**PROBLEM DETAILS:**
In the entries below, identify every line with the string "worn" and copy it.

[Dataset entries]
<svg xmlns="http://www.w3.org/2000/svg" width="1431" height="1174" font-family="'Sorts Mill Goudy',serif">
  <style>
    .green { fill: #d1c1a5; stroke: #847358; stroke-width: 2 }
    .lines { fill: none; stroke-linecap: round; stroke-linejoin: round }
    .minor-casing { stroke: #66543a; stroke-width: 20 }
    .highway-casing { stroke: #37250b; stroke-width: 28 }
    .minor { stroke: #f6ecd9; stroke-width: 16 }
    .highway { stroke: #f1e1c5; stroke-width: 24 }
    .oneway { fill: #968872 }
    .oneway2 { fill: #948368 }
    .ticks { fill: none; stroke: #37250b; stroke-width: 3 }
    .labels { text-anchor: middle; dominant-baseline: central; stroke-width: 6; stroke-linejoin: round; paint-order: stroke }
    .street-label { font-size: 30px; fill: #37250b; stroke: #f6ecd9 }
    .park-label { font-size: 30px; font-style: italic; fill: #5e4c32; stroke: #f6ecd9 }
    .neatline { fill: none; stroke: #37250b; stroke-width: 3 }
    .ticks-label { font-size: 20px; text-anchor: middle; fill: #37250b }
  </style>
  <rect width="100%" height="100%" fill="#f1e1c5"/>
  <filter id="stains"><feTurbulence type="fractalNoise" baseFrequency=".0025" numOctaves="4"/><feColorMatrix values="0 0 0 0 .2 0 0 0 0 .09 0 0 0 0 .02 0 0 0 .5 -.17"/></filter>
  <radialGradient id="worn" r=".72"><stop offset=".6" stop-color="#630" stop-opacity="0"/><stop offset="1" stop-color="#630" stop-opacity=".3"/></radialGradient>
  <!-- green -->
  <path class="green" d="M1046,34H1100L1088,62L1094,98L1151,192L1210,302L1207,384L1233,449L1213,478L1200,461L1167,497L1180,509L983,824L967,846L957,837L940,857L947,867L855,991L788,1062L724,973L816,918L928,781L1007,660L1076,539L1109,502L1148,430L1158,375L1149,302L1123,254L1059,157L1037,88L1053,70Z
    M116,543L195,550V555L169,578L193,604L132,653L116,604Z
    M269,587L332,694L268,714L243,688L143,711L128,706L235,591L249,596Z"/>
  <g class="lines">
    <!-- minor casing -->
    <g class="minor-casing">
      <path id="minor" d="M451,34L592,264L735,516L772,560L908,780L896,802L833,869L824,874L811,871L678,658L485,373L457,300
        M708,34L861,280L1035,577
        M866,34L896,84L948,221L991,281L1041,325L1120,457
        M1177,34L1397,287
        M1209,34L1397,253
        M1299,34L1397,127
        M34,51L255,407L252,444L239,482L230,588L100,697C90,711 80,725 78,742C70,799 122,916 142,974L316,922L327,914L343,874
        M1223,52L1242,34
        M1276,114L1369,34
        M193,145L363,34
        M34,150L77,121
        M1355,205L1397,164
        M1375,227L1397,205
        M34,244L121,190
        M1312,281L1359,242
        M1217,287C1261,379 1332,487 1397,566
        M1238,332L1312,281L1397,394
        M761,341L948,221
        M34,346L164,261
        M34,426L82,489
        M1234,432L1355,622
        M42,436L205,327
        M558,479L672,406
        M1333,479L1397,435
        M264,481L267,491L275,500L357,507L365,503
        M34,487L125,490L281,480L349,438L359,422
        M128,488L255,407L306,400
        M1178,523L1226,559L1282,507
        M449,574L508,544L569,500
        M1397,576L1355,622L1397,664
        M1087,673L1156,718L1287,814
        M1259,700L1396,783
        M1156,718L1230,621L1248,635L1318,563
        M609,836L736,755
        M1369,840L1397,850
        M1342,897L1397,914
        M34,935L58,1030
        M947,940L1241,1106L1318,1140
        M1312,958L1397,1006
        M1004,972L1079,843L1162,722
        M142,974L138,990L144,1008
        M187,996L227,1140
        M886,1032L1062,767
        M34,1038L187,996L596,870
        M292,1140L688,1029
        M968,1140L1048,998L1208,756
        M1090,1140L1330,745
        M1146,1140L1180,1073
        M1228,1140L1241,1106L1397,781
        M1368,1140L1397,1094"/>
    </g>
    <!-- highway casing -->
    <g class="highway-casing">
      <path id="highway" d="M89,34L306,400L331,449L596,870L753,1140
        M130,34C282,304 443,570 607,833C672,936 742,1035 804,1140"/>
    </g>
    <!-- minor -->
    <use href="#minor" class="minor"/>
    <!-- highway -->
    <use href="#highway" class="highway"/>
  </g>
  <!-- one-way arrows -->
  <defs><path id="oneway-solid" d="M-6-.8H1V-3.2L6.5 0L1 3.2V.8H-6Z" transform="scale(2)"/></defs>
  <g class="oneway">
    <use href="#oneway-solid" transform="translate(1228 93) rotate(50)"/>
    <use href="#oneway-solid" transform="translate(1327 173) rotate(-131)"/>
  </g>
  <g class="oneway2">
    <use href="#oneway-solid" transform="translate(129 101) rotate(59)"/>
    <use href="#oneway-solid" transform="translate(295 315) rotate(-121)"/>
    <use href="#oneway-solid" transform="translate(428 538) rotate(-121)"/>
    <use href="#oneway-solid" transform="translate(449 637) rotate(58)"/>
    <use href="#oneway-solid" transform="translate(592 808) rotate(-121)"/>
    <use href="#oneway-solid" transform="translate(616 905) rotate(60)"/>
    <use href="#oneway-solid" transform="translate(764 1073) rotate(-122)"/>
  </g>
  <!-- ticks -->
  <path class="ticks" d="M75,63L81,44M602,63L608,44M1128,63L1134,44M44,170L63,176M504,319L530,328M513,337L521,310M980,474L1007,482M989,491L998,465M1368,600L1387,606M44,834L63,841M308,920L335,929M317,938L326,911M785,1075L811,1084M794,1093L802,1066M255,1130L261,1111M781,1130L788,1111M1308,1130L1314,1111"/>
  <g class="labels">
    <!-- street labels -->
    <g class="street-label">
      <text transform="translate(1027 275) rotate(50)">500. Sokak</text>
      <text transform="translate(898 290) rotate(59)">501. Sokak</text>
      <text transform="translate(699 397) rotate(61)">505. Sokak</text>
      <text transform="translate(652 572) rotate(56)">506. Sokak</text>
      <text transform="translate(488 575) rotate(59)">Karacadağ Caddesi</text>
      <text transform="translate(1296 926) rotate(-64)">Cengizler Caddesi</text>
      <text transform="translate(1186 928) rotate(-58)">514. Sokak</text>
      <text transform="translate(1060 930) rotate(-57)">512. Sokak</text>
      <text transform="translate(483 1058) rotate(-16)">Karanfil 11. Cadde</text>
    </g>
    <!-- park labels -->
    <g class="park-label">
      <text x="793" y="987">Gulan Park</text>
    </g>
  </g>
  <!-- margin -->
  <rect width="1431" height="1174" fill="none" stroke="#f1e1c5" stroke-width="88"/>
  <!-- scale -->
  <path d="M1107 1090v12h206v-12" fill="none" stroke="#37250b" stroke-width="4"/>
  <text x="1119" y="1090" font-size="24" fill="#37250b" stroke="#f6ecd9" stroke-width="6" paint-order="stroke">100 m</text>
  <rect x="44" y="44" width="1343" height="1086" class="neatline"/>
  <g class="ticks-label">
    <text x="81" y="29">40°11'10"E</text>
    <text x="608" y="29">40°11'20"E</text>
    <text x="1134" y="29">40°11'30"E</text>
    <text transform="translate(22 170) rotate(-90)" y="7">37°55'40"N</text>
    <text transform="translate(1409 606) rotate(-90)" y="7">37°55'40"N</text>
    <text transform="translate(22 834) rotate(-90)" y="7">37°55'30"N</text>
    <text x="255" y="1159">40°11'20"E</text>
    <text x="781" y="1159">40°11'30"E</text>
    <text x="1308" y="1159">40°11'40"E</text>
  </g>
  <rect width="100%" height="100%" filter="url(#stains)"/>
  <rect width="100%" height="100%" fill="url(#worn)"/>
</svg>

**YOUR RESPONSE:**
  <radialGradient id="worn" r=".72"><stop offset=".6" stop-color="#630" stop-opacity="0"/><stop offset="1" stop-color="#630" stop-opacity=".3"/></radialGradient>
  <rect width="100%" height="100%" fill="url(#worn)"/>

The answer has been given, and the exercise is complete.